In this exercise sheet you will practice shared memory communication and synchronization with semaphores. As with previous exercises, make sure to use the newer POSIX APIs instead of the System V APIs.
In this task, you will implement the classic producer-consumer pattern using multiple processes operating on shared memory.
Begin by reading man 7 shm_overview. Take note of additional linker flags
that may be required.
Create two programs, task1_a and task1_b.

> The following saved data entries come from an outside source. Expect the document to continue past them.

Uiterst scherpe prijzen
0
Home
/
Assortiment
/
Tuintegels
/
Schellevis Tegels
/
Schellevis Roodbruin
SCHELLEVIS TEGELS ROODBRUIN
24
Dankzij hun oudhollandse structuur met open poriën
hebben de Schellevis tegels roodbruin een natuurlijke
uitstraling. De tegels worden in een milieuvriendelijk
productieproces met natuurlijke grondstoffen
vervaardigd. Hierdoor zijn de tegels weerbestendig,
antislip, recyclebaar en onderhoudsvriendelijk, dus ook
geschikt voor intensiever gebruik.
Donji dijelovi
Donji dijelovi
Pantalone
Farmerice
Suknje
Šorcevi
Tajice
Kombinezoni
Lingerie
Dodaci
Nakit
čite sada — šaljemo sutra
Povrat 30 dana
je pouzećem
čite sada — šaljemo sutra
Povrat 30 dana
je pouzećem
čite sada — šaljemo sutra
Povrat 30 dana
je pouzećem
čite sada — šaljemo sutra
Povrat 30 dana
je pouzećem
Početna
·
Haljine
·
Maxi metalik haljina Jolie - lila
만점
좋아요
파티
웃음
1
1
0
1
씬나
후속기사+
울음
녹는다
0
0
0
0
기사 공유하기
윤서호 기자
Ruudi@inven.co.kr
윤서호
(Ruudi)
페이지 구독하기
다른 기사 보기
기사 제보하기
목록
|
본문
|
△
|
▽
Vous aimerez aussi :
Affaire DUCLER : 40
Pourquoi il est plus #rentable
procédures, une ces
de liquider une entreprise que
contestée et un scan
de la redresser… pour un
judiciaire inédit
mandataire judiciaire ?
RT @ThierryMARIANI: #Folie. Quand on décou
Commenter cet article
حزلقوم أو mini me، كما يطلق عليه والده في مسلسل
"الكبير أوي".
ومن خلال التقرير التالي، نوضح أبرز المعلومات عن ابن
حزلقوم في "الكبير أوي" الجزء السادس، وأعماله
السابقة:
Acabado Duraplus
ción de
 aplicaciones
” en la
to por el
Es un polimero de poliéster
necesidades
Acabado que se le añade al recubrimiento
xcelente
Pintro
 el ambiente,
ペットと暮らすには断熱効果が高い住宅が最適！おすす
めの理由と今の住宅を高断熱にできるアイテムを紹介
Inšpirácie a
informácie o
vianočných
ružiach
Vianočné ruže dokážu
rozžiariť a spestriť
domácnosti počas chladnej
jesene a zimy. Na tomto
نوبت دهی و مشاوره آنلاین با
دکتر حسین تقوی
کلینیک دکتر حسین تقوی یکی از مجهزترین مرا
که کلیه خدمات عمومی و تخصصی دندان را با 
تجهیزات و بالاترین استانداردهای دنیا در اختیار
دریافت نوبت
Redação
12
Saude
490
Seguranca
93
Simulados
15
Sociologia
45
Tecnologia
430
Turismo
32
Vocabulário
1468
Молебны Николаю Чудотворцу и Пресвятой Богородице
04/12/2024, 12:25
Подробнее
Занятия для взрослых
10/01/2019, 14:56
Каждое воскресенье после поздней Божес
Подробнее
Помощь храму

The role of task1_a will be to manage the shared memory's creation and
subsequent destruction. To this end, it creates a shared memory segment and
writes into it a numeric parameter N, which is passed as an argument on the
shell. Additionally, task1_a creates a named pipe (FIFO) and waits until
it can read the result of the computation (which will be performed by
task1_b) from it. After it has read the result, it prints it to the
console, cleans everything up and exits.
The process task1_b acts as the parent of two child processes, the
producer and the consumer. The parent begins by attaching to the shared
memory segment created by task1_a. It then creates the two child processes
and waits for their termination. Finally, it writes the result, which will be
stored in shared memory by the consumer, into the named pipe which task1_a
is waiting on, cleans up and exits.
The producer reads N from shared memory and iteratively writes all numbers in
[1, N] into a
ring buffer of size 10, which is also stored in shared memory, and
then exits. For your ring buffer you can use a simple array, and access it
using the modulo operator, e.g. buffer[i % 10].

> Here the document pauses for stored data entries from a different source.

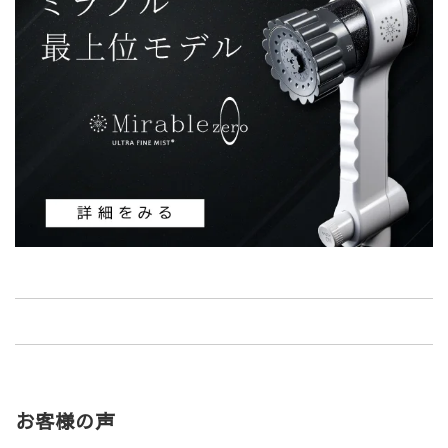
お客様の声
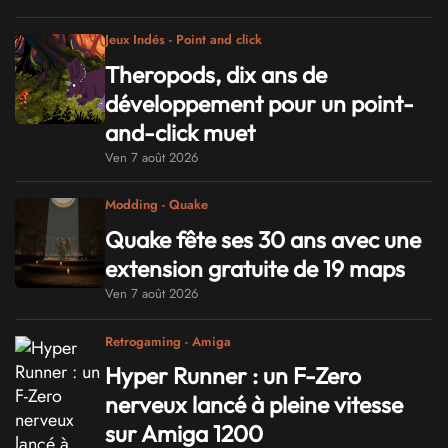
Jeux Indés - Point and click
Theropods, dix ans de
développement pour un point-
and-click muet
Ven 7 août 2026
Modding - Quake
Quake fête ses 30 ans avec une
extension gratuite de 19 maps
Ven 7 août 2026
Retrogaming - Amiga
Hyper Runner : un F-Zero
nerveux lancé à pleine vitesse
sur Amiga 1200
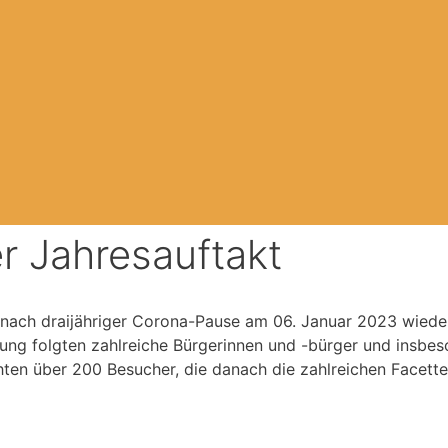
er Jahresauftakt
nach draijähriger Corona-Pause am 06. Januar 2023 wiede
ng folgten zahlreiche Bürgerinnen und -bürger und insbeso
ten über 200 Besucher, die danach die zahlreichen Facette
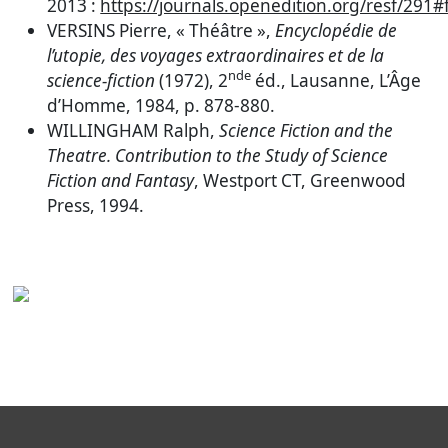
2013 :
https://journals.openedition.org/resf/291#
VERSINS Pierre, « Théâtre »,
Encyclopédie de
l’utopie, des voyages extraordinaires et de la
nde
science-fiction
(1972), 2
éd., Lausanne, L’Âge
d’Homme, 1984, p. 878-880.
WILLINGHAM Ralph,
Science Fiction and the
Theatre. Contribution to the Study of Science
Fiction and Fantasy
, Westport CT, Greenwood
Press, 1994.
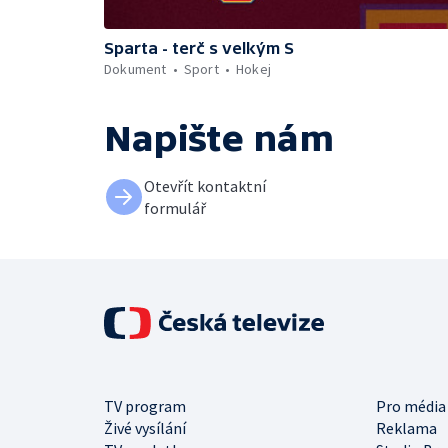
Sparta - terč s velkým S
Dokument
Sport
Hokej
Napište nám
Otevřít kontaktní
formulář
TV program
Pro média
Živé vysílání
Reklama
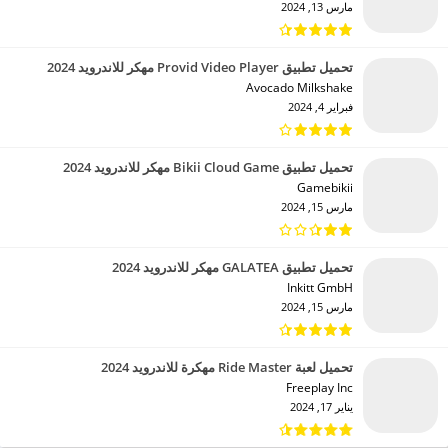
مارس 13, 2024
تحميل تطبيق Provid Video Player مهكر للاندرويد 2024
Avocado Milkshake‏
فبراير 4, 2024
تحميل تطبيق Bikii Cloud Game مهكر للاندرويد 2024
Gamebikii‏
مارس 15, 2024
تحميل تطبيق GALATEA مهكر للاندرويد 2024
Inkitt GmbH‏
مارس 15, 2024
تحميل لعبة Ride Master مهكرة للاندرويد 2024
Freeplay Inc‏
يناير 17, 2024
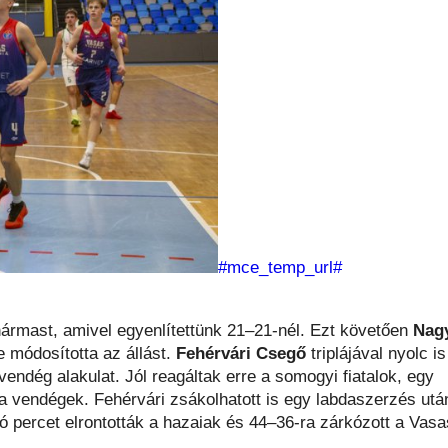
#mce_temp_url#
ármast, amivel egyenlítettünk 21–21-nél. Ezt követően
Nag
 módosította az állást.
Fehérvári Csegő
triplájával nyolc is
 vendég alakulat. Jól reagáltak erre a somogyi fiatalok, egy
 a vendégek. Fehérvári zsákolhatott is egy labdaszerzés utá
lsó percet elrontották a hazaiak és 44–36-ra zárkózott a Vasa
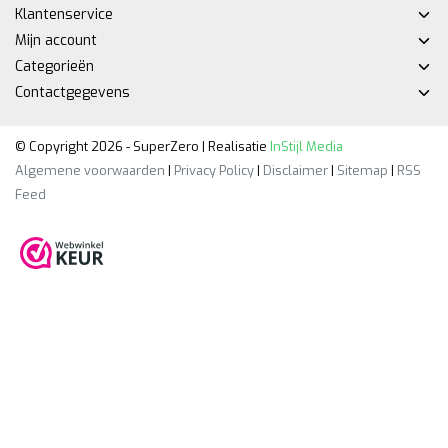
Klantenservice
Mijn account
Categorieën
Contactgegevens
© Copyright 2026 - SuperZero | Realisatie
InStijl Media
Algemene voorwaarden
|
Privacy Policy
|
Disclaimer
|
Sitemap
|
RSS
Feed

The consumer reads N from shared memory and iteratively sums up N
subsequent numbers from the ring buffer, thereby effectively computing the
sum of all numbers in [1, N]. It then writes the resulting sum into the
shared memory segment and exits.
Example output:
TERMINAL 1 TERMINAL 2
> ./task1_a 10
> ./task1_b
Result: 55
Analyze the obtained output. Is the computed result the expected value? Does
the computed value change across different runs? What happens when you try
larger values for N, for example 10,000 or 100,000? Try to explain the
behavior.
Notes:
- There is no need to attach multiple shared memory segments. Think about a
good way of storing the entire context (
N, the ring buffer and the result) inside a single shared memory segment. - Make sure to use numeric data types that can store sufficiently large
values, for example
uint64_t, which is defined in<stdint.h>. - This exercise MUST be implemented using the POSIX shared memory mechanisms.

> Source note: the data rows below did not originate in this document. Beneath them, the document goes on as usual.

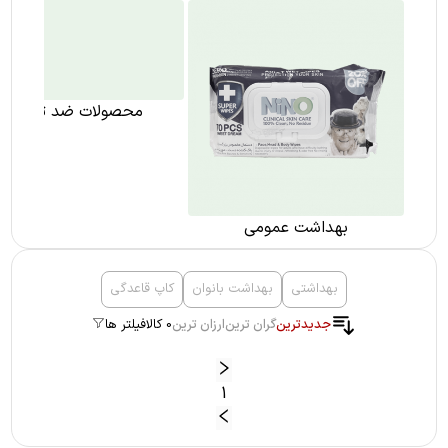
محصولات ضد تعریق
بهداشت عمومی
بهداشتی
بهداشت بانوان
کاپ قاعدگی
جدیدترین
گران ترین
ارزان ترین
0 کالا
فیلتر ها
1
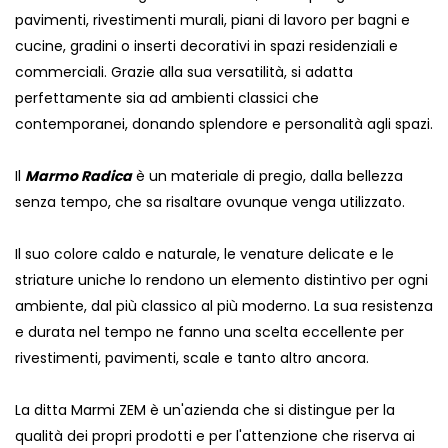
pavimenti, rivestimenti murali, piani di lavoro per bagni e
cucine, gradini o inserti decorativi in ​​spazi residenziali e
commerciali. Grazie alla sua versatilità, si adatta
perfettamente sia ad ambienti classici che
contemporanei, donando splendore e personalità agli spazi.
Il
Marmo Radica
è un materiale di pregio, dalla bellezza
senza tempo, che sa risaltare ovunque venga utilizzato.
Il suo colore caldo e naturale, le venature delicate e le
striature uniche lo rendono un elemento distintivo per ogni
ambiente, dal più classico al più moderno. La sua resistenza
e durata nel tempo ne fanno una scelta eccellente per
rivestimenti, pavimenti, scale e tanto altro ancora.
La ditta Marmi ZEM è un'azienda che si distingue per la
qualità dei propri prodotti e per l'attenzione che riserva ai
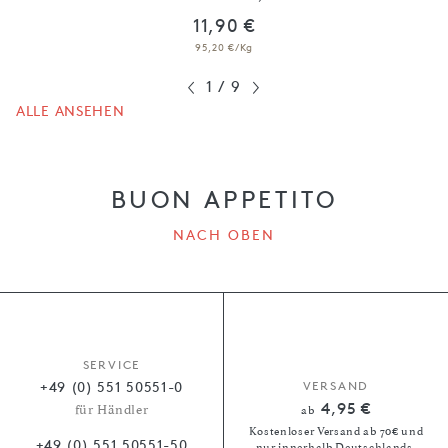
11,90 €
95,20 €/Kg
1
/
9
ALLE ANSEHEN
BUON APPETITO
NACH OBEN
SERVICE
+49 (0) 551 50551-0
VERSAND
4,95 €
für Händler
ab
Kostenloser Versand ab 70€ und
+49 (0) 551 50551-50
nur innerhalb Deutschlands.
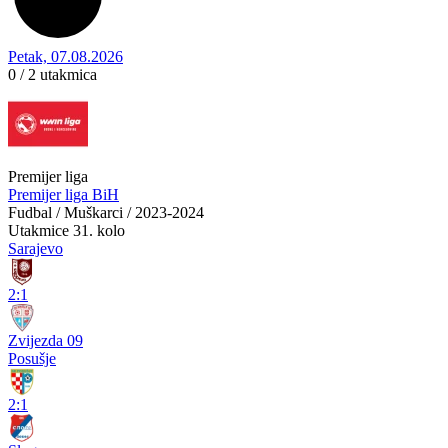
Petak, 07.08.2026
0 / 2
utakmica
Premijer liga
Premijer liga BiH
Fudbal / Muškarci / 2023-2024
Utakmice
31. kolo
Sarajevo
2:1
Zvijezda 09
Posušje
2:1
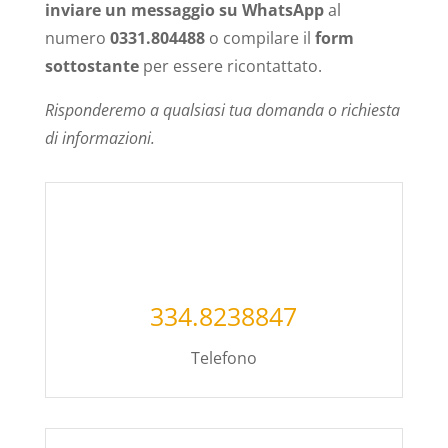
inviare un messaggio su WhatsApp
al
numero
0331.804488
o compilare il
form
sottostante
per essere ricontattato.
Risponderemo a qualsiasi tua domanda o richiesta
di informazioni.
334.8238847
Telefono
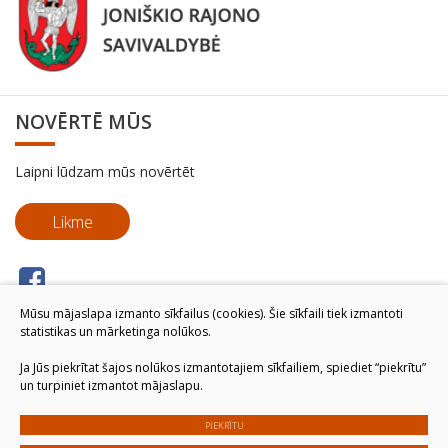
NOVĒRTĒ MŪS
Laipni lūdzam mūs novērtēt
Likme
Mūsu mājaslapa izmanto sīkfailus (cookies). Šie sīkfaili tiek izmantoti
statistikas un mārketinga nolūkos.
Ja Jūs piekrītat šajos nolūkos izmantotajiem sīkfailiem, spiediet “piekrītu”
un turpiniet izmantot mājaslapu.
PIEKRĪTU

In this task, you will use semaphores to synchronize access to shared data
structures. Begin by reading man 7 sem_overview. Take note of any
additional compiler flags that may be required. This exercise MUST be
implemented using the POSIX semaphore facilities.
Implement the same program as before. However this time, ensure that the
consumer only reads each value in [1, N] exactly once from the ring buffer.
Likewise, ensure that the producer only overwrites values in the ring buffer
that have already been read by the consumer. Use two semaphores to implement
this behavior.
Measure the execution time of your solutions for Task 1 and Task 2 using
/usr/bin/time. What do you notice?
Answer the following questions:
- What is a race condition?
- Why do race conditions occur?
- Is the output of a program with a race condition always incorrect?
- If you run your program 100 times and always get the correct result, does that mean that there is no race condition?
- What is synchronization?
- Why are semaphores well suited for synchronizing producer-consumer patterns?
- Could Task 2 also be implemented using a single semaphore?